The Ulchi Freedom Guardian drills that began on Monday are largely computer-simulated war games and will run until August 31.
Pyongyang calls the 11-day drills a “reckless” invasion rehearsal that could trigger the “uncontrollable phase of a nuclear war”.
#AdmHarris arrives on Korean Peninsula during opening of annual U.S.-#Korea Exercise Ulchi-Freedom Guardian https://t.co/g7OE0bDSj9
— U.S. Pacific Command (@PacificCommand) August 20, 2017
South Korea’s president, Moon Jae-in, said on Monday the drills are defensive in nature.
He said the drills are held regularly because of repeated provocations by North Korea.
Earlier this month, President Donald Trump pledged to answer North Korean aggression with “fire and fury”.
South Korean president Moon Jae-in (centre) presides over a cabinet meeting in Seoul (Kim Ju-hyung/Yonhap via AP)
North Korea, for its part, threatened to launch missiles toward the American territory of Guam.
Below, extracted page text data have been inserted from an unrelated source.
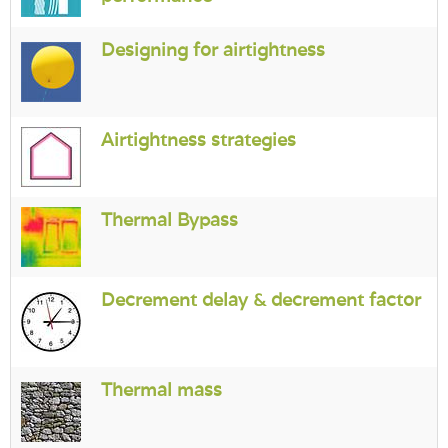
Login
Designing for airtightness
Airtightness strategies
Thermal Bypass
Decrement delay & decrement factor
Thermal mass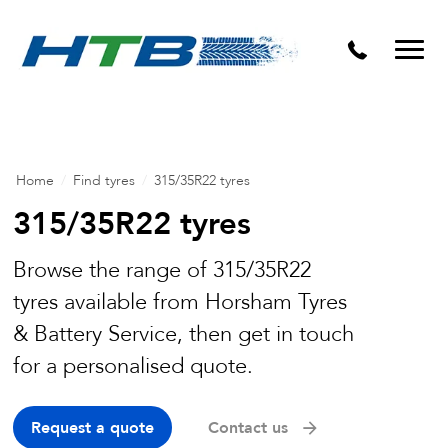
Puncture Repairs
Home
/
Find tyres
/
315/35R22 tyres
315/35R22 tyres
Browse the range of 315/35R22
tyres available from Horsham Tyres
& Battery Service, then get in touch
for a personalised quote.
Request a quote
Contact us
The exercise involves 17,500 American troops and 50,000 South Korean soldiers, according to the US military command in South Korea and Seoul’s defence ministry.
No field training like live-fire exercise or tank manoeuvring is involved in the Ulchi drills, in which alliance soldiers, mostly senior officers, sit at computers to practise how they engage in battles and hone their decision-making capabilities.
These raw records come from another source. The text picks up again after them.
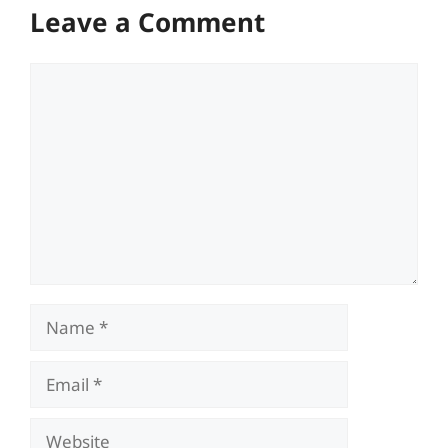
Leave a Comment
Comment
Name
Email
Website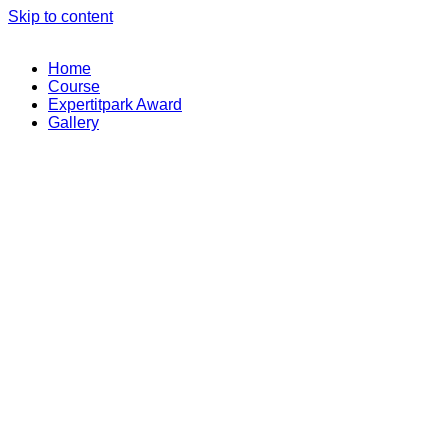
Skip to content
Home
Course
Expertitpark Award
Gallery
North Korea typically responds to South Korea-US military exercises with weapons tests and aggressive rhetoric.
South Korean members of a civic group hold banners during a rally against the South Korea-US joint military drills outside the presidential Blue House in Seoul (Lee Jin-man/AP)
During last year’s Ulchi drills, North Korea test-fired a submarine-launched ballistic missile that flew about 310 miles in the longest flight by that type of weapon. Days after the drills, the North carried out its fifth and biggest nuclear test to date.
Last month North Korea test-launched two ICBMs at highly lofted angles, and outside experts say those missiles can reach some US parts like Alaska, Los Angeles or Chicago if fired at normal, flattened trajectories.
Analysts say it would be only a matter of time for the North to achieve its long-stated goal of acquiring a nuclear missile that can strike anywhere in the United States.